I increased the poly count for each part with DynaMesh to about 3-4 million, reaching a total of 25 million polygons for all parts.

You can keep the numbers lower based on the power of your machine, but as this is a personal project and I’m not going to send the high-poly version to anyone, I prefer to add some extra polygons to the model.

After that, I used the brushes and noises, as I mentioned in the pictures, to add details to the model.


Low Poly

Using the Decimation Master tool, I reduced the high-poly model to a low-poly version, significantly decreasing the polygon count from 25 million to 90,000.


Blender was employed for UV mapping. I first applied a UV checker material to ensure seam placement accuracy. The “Texel Density” and “UV Pack Master” add-ons were indispensable for this process. Optimization wasn’t a concern for this personal project, so I set the texel density to a high value of 35 px/cm and packed all islands into three UV sets.

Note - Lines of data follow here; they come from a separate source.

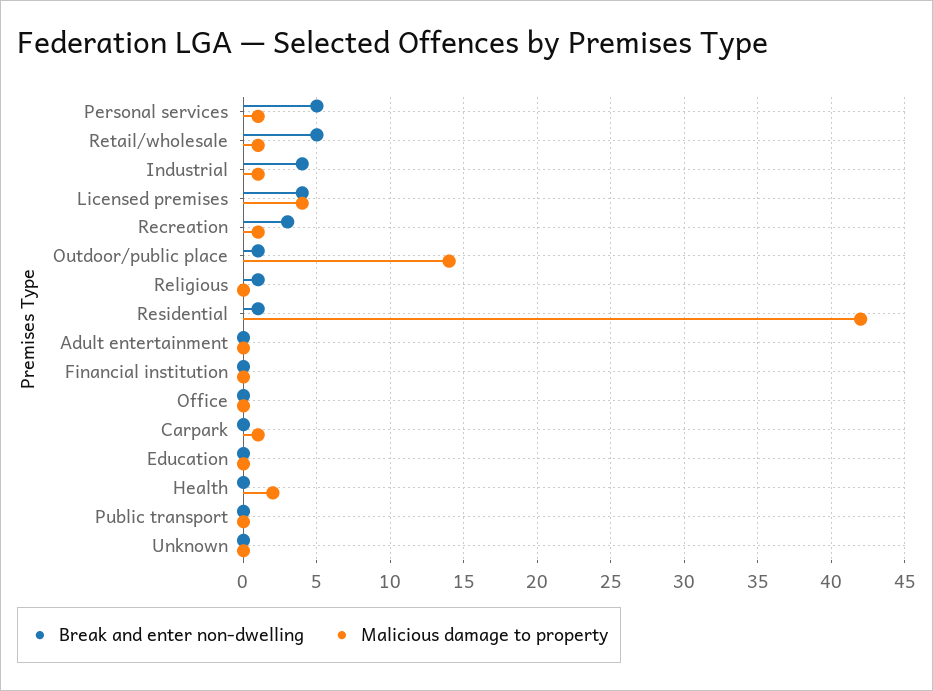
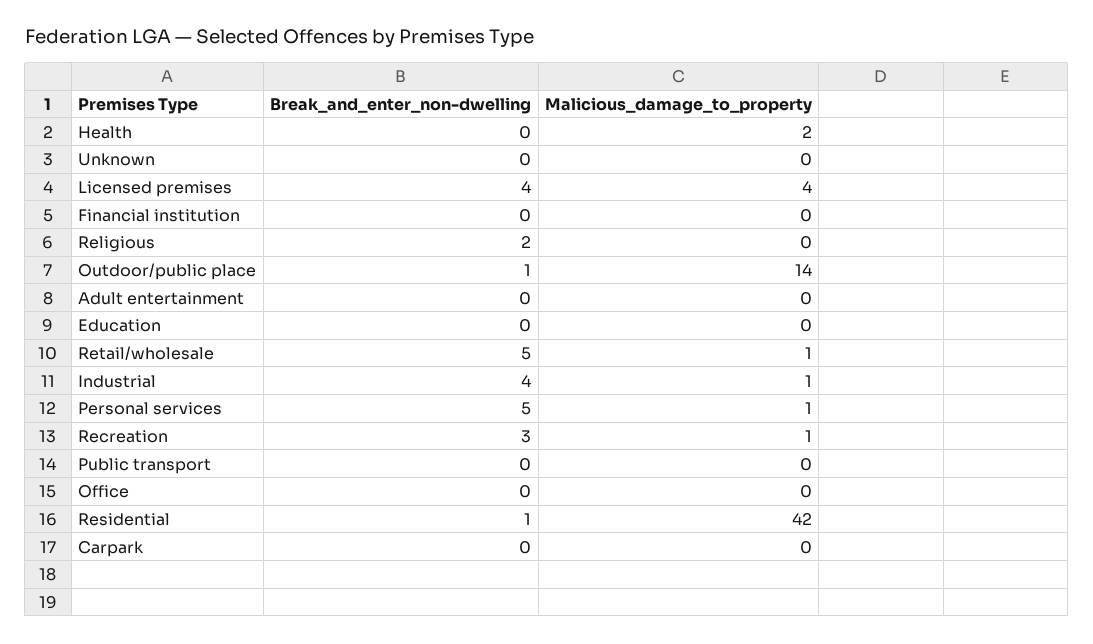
  {
    "Break and enter non-dwelling": {
      "Personal services": 5,
      "Retail/wholesale": 5,
      "Industrial": 4,
      "Licensed premises": 4,
      "Recreation": 3,
      "Outdoor/public place": 1,
-     "Religious": 1,
+     "Religious": 2,
      "Residential": 1,
      "Adult entertainment": 0,
      "Financial institution": 0,
      "Office": 0,
      "Carpark": 0,
      "Education": 0,
      "Health": 0,
      "Public transport": 0,
      "Unknown": 0
    },
    "Malicious damage to property": {
      "Personal services": 1,
      "Retail/wholesale": 1,
      "Industrial": 1,
      "Licensed premises": 4,
      "Recreation": 1,
      "Outdoor/public place": 14,
      "Religious": 0,
      "Residential": 42,
      "Adult entertainment": 0,
      "Financial institution": 0,
      "Office": 0,
-     "Carpark": 1,
+     "Carpark": 0,
      "Education": 0,
      "Health": 2,
      "Public transport": 0,
      "Unknown": 0
    }
  }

I used Substance Painter for baking the high-poly model onto my low-poly version and baked all needed maps in a 4K output size.

Generally, for most settings, I used the default of Substance Painter.


While Painter materials and generators are excellent starting points, it’s essential not to rely solely on them.

Adding layers using scanned textures and stencils is crucial for achieving a realistic look.

Analyzing the references is also very important for this stage as you need to know exactly what is happening in each pixel of the texture, ensuring each pixel contributes to the narrative of the texture.


Marmoset Toolbag was employed for both single shots and animations. I typically use the well-known “Tomoco Studio” HDRI, supplemented by a few directional lights, especially for highlighting the object’s edges.

The camera and render settings used are detailed in the accompanying images. I found Marmoset Toolbag to be remarkably user-friendly and efficient.

Thanks for reading I hope I have helped you improve your workflow!